Summary: Reflections on what Baldwin can teach us.
I have been leading a zoom book group for about five years now. It started out of a Be the Bridge group at my church. Most of the people have changed, but we still meet about 35-40 Thursday a year doing about 4 books a year with good breaks between books. The group is mostly reading book by Christians about racial issues. The Gospel According to James Baldwin was our most recent book and honestly one of the best discussion books we have had in the last couple of years. People who didn’t often talk much found things to talk about here.
Most of the time, we read books that I have already read. I don’t choose every books, but generally I give about 5 suggestions of books I think are worth reading as a group and the group chooses what they are most interested in. I was a bit surprised when the group chose The Gospel According to James Baldwin because that was outside of our normal history, bible study, sociology types of books. (White Flight, The Anti-Greed Gospel by Malcolm Foley, If God Still Breathes, Why Can’t I?: Black Lives Matter and Biblical Authority, Brown Faces, White Spaces: Confronting Systemic Racism to Bring Healing and Restoration are some recent books we have read.)
I had not read The Gospel According to James Baldwin yet and if I had, I am not sure I would have recommended it.
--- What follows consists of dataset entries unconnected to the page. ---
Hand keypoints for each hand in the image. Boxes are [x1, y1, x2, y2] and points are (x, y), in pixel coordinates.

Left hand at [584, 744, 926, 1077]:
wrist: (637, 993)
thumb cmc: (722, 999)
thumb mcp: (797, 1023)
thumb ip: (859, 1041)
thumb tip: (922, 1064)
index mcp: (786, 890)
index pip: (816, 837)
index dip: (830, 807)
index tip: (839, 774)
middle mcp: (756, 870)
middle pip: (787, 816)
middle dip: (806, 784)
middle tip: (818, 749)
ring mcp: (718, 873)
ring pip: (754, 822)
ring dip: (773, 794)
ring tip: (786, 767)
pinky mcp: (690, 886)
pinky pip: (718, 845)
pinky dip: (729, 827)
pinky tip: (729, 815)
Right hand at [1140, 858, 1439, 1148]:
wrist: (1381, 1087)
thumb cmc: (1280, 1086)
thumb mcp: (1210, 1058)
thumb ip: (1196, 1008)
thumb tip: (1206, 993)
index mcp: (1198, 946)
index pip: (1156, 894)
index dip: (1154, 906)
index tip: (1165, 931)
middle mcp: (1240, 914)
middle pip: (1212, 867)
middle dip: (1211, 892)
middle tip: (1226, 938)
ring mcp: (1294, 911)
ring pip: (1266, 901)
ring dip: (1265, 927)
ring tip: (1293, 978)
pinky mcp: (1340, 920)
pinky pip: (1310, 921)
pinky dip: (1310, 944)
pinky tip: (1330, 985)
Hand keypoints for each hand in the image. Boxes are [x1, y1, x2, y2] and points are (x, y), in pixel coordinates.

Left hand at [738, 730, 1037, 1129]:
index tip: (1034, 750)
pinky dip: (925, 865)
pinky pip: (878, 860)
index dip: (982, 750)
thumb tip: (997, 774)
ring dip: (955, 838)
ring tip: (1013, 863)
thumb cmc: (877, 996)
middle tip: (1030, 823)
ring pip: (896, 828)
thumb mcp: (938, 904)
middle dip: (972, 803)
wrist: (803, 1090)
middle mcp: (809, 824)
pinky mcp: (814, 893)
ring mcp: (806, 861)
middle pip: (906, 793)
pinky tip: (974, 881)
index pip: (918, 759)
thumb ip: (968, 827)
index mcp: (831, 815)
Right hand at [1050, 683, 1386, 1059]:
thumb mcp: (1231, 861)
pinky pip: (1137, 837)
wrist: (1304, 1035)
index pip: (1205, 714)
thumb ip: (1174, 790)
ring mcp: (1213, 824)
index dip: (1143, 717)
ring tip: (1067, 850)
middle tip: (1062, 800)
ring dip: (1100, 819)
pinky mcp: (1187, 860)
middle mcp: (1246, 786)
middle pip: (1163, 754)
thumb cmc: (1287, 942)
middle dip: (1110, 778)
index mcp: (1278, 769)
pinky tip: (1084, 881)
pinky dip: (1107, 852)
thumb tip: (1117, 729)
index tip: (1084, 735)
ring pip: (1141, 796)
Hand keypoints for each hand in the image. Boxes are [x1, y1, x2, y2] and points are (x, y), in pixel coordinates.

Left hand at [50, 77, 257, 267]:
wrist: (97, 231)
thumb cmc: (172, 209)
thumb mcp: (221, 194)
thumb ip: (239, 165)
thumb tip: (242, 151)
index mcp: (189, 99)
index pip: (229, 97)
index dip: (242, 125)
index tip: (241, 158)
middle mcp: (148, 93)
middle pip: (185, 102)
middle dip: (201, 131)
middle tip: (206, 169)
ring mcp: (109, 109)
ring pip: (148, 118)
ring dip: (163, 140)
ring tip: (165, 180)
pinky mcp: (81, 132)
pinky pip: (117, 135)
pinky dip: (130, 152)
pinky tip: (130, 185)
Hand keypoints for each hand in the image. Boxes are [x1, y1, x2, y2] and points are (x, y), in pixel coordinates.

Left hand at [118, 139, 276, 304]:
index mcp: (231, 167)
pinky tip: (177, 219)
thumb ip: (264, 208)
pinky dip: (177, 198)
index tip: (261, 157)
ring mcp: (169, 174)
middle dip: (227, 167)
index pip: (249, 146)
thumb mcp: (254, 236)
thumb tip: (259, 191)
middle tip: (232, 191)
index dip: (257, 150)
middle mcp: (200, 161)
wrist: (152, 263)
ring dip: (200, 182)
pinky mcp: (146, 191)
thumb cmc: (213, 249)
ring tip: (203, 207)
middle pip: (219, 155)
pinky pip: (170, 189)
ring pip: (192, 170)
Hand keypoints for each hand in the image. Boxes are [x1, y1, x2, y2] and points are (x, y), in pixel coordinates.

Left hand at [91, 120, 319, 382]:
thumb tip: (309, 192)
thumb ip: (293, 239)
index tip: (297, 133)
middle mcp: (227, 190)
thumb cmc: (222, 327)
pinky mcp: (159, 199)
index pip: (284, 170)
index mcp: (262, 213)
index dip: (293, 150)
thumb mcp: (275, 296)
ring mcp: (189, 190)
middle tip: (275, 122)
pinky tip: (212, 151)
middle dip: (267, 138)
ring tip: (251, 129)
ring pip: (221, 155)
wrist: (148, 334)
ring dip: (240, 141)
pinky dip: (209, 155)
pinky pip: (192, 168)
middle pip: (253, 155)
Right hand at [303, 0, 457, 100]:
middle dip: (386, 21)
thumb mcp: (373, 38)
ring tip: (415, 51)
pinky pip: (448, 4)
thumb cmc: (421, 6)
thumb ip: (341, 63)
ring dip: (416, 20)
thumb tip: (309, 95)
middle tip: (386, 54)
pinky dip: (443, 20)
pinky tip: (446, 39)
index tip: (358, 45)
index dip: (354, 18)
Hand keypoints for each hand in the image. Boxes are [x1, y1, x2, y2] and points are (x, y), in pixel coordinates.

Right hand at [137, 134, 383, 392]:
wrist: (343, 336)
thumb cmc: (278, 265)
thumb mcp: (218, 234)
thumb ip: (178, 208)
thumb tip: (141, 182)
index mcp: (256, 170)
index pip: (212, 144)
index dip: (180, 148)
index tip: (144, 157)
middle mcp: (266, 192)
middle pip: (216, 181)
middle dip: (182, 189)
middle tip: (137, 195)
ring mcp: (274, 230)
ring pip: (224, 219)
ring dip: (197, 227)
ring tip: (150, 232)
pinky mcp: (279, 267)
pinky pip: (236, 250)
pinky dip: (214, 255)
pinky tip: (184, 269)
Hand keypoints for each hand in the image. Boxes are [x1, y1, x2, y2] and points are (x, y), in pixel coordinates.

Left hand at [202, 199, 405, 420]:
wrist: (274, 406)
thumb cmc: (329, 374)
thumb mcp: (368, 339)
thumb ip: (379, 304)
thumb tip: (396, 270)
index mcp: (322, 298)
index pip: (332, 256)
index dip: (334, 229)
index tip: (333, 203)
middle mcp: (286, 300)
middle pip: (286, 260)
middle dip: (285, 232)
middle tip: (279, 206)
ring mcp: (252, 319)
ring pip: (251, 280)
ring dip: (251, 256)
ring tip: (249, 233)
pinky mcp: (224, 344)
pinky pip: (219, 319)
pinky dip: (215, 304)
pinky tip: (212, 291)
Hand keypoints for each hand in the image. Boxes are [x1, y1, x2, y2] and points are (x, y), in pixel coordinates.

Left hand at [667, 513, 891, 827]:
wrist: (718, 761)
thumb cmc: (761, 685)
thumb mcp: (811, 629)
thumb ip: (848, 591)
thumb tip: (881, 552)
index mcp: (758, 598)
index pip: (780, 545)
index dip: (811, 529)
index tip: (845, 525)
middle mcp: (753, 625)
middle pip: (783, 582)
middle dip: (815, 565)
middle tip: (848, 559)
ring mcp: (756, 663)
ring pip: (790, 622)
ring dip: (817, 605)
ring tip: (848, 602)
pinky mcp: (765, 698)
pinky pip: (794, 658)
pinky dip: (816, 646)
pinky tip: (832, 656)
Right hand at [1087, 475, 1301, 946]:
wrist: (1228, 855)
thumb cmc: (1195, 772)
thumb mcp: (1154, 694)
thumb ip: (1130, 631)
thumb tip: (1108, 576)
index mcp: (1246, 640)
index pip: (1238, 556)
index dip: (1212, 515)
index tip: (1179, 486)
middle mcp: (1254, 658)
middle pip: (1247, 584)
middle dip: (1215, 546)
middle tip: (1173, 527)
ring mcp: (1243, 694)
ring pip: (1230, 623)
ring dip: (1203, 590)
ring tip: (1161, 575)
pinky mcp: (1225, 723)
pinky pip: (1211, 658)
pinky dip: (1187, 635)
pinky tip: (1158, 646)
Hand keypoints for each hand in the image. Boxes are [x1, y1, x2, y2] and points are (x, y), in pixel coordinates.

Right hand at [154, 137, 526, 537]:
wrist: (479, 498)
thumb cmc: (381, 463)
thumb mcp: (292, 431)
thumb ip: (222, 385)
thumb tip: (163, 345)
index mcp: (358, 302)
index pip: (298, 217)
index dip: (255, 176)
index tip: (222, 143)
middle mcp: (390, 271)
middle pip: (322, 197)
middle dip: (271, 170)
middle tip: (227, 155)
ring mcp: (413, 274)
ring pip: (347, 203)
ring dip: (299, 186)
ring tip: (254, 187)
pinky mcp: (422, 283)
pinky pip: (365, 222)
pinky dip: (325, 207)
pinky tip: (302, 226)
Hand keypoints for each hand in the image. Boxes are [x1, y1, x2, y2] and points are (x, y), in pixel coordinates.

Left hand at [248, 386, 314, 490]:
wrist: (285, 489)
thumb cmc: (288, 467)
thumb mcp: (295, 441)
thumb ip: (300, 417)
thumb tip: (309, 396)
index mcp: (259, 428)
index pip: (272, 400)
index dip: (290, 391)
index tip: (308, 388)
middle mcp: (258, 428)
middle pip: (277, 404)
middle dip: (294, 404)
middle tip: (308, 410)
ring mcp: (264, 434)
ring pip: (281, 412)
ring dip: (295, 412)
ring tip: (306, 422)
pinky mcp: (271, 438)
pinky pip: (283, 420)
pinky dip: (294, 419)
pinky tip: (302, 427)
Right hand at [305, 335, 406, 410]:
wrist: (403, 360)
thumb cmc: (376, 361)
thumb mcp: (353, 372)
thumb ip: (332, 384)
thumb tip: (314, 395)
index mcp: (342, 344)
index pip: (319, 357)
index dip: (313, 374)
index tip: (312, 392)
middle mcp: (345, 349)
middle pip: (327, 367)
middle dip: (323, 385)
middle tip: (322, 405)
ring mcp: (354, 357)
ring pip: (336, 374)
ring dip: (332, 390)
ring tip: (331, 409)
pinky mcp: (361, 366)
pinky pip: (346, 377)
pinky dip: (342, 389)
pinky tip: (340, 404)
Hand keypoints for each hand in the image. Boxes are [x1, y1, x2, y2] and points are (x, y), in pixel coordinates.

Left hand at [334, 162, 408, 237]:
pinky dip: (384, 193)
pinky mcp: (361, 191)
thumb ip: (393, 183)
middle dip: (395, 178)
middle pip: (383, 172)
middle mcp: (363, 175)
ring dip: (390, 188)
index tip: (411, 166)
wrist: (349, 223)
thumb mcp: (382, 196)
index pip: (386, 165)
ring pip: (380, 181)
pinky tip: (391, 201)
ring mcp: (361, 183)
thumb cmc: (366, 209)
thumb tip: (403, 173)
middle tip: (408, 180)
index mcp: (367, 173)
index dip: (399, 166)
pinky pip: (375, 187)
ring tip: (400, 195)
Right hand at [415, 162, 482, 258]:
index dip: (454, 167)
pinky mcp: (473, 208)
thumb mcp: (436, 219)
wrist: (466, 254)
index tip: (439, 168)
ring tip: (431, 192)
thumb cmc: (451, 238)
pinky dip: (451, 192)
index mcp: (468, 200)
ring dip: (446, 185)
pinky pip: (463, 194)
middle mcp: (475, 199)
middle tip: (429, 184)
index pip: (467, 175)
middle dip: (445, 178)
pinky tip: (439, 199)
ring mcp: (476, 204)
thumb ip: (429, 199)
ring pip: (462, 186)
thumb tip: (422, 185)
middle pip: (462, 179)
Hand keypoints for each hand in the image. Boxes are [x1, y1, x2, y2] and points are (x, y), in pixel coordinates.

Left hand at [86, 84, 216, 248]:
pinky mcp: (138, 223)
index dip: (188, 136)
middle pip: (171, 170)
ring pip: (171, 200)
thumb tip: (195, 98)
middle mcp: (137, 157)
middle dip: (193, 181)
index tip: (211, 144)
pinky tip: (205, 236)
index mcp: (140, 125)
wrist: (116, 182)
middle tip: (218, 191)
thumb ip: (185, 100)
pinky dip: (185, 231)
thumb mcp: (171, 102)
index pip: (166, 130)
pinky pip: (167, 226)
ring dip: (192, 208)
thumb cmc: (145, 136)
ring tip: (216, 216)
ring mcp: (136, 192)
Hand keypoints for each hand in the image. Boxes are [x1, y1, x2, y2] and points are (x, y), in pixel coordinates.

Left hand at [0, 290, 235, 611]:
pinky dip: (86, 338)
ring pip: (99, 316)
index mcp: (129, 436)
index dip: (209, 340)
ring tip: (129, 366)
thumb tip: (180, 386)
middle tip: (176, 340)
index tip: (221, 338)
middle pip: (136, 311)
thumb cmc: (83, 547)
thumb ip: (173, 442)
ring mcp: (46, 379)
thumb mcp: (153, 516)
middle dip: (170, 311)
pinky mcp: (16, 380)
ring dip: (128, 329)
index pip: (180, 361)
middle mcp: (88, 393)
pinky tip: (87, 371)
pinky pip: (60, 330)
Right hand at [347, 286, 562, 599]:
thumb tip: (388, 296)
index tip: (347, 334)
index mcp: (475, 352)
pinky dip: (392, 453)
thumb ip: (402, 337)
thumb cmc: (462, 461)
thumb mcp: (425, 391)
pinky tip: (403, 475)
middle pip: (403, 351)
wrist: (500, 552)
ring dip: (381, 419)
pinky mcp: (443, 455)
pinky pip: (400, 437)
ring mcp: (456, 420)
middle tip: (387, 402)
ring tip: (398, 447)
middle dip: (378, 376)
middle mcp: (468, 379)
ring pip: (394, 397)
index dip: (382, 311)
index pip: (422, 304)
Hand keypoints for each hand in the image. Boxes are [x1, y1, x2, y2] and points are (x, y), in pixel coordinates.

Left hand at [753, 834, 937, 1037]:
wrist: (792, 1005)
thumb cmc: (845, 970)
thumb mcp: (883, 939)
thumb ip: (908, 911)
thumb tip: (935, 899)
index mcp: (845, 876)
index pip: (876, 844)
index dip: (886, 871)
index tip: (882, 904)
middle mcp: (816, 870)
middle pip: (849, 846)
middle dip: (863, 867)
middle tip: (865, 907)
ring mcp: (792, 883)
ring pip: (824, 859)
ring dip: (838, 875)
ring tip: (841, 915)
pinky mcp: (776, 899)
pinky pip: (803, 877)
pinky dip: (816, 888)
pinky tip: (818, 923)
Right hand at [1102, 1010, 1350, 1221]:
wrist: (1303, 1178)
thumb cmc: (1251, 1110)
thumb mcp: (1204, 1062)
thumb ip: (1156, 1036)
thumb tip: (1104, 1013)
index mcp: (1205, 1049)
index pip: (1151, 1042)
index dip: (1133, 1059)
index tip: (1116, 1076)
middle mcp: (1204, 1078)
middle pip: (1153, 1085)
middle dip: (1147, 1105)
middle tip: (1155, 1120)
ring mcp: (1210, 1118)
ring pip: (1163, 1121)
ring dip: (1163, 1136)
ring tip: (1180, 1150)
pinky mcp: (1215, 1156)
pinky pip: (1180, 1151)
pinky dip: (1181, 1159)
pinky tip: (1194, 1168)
That isn’t because it is a bad book, but I would have thought it was too literary, too dependent on knowing Baldwin and too much of a stretch for the group to see someone who didn’t identify as a Christian have something to teach us as Christians. At the first session I found out that none of the group had previously read James Baldwin and only two or three had seen I am Not Your Negro documentary. (I own the documentary, watched it at least four times and read at least eight of Baldwin’s books as well as David Leeming‘s biography and several others books that draw heavily on Baldwin like Coates, Clint Smith, Eddie Glaude and Dante Stewart.) Again, had I known the lack of familiarity I would have overruled the group and not let the book be chosen.